**Task statement**
Copy out every line of the data exactly; do not include the images.
Dataset records START
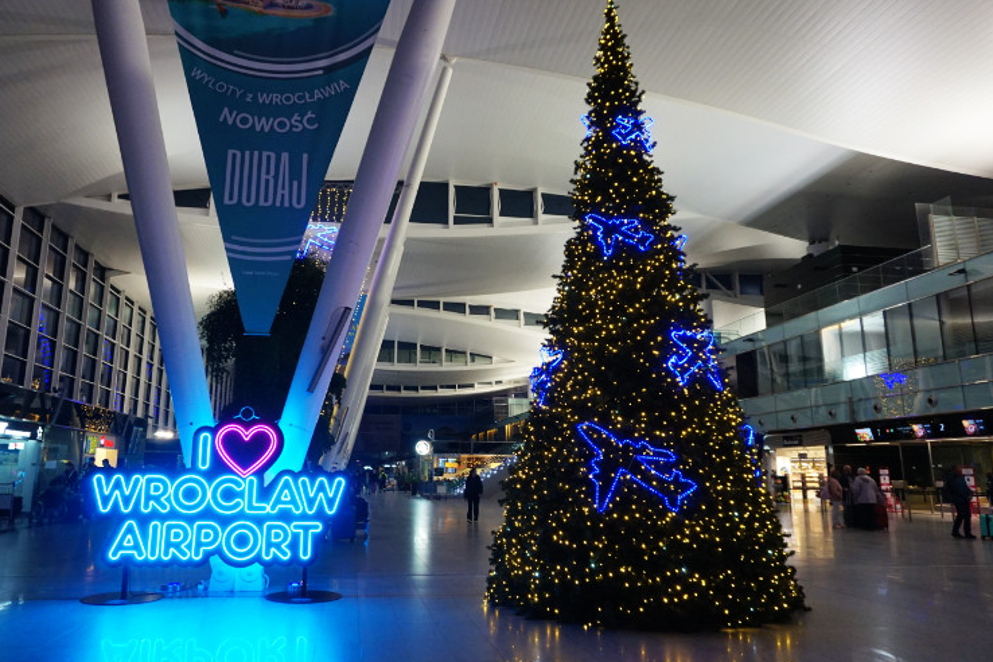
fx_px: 717
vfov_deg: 49.6
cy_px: 325
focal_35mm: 26
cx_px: 456
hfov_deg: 69.3
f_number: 4
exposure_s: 1/60
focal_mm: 16
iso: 800
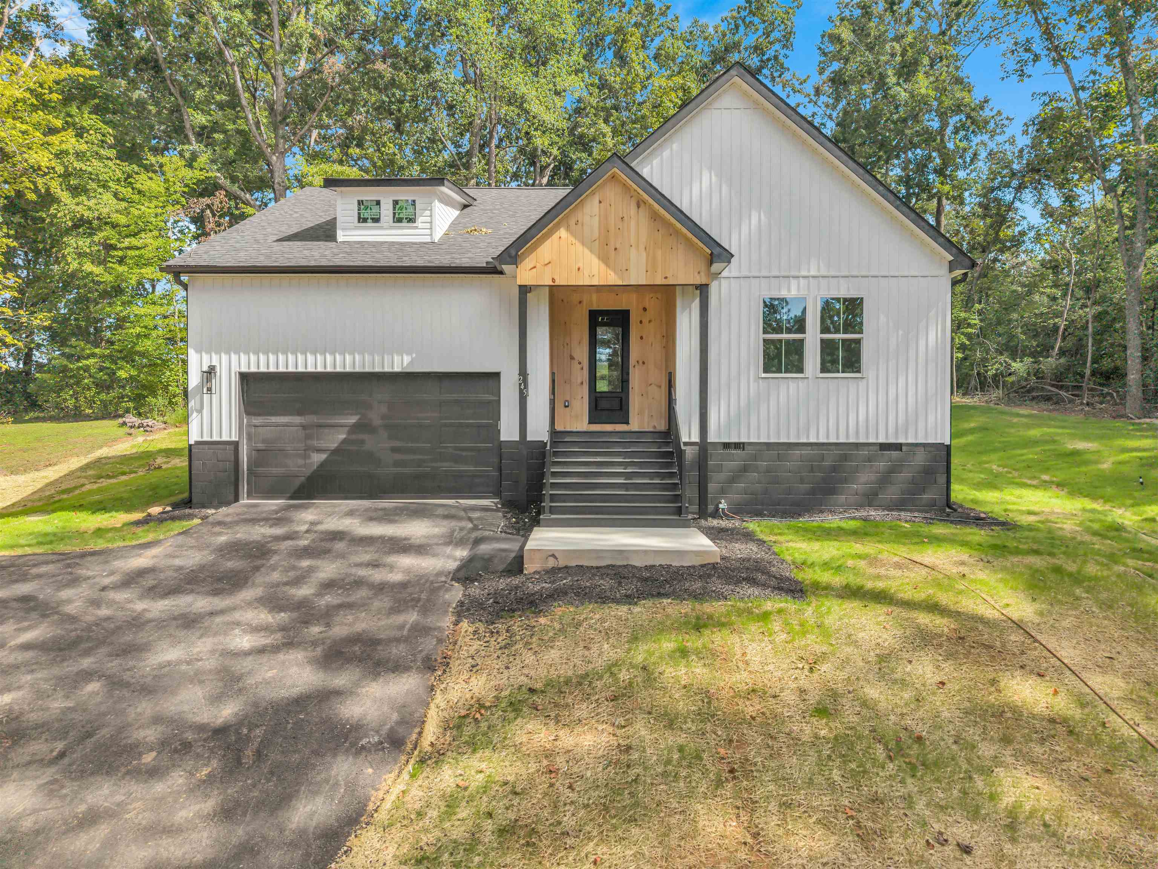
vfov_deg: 56.8
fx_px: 803
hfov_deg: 71.6
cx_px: 579
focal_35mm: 24
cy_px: 434
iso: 290
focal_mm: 8.67
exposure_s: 1/3200
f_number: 1.8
Dataset records END
**Answer area**
fx_px: 717
vfov_deg: 49.6
cy_px: 325
focal_35mm: 26
cx_px: 456
hfov_deg: 69.3
f_number: 4
exposure_s: 1/60
focal_mm: 16
iso: 800
vfov_deg: 56.8
fx_px: 803
hfov_deg: 71.6
cx_px: 579
focal_35mm: 24
cy_px: 434
iso: 290
focal_mm: 8.67
exposure_s: 1/3200
f_number: 1.8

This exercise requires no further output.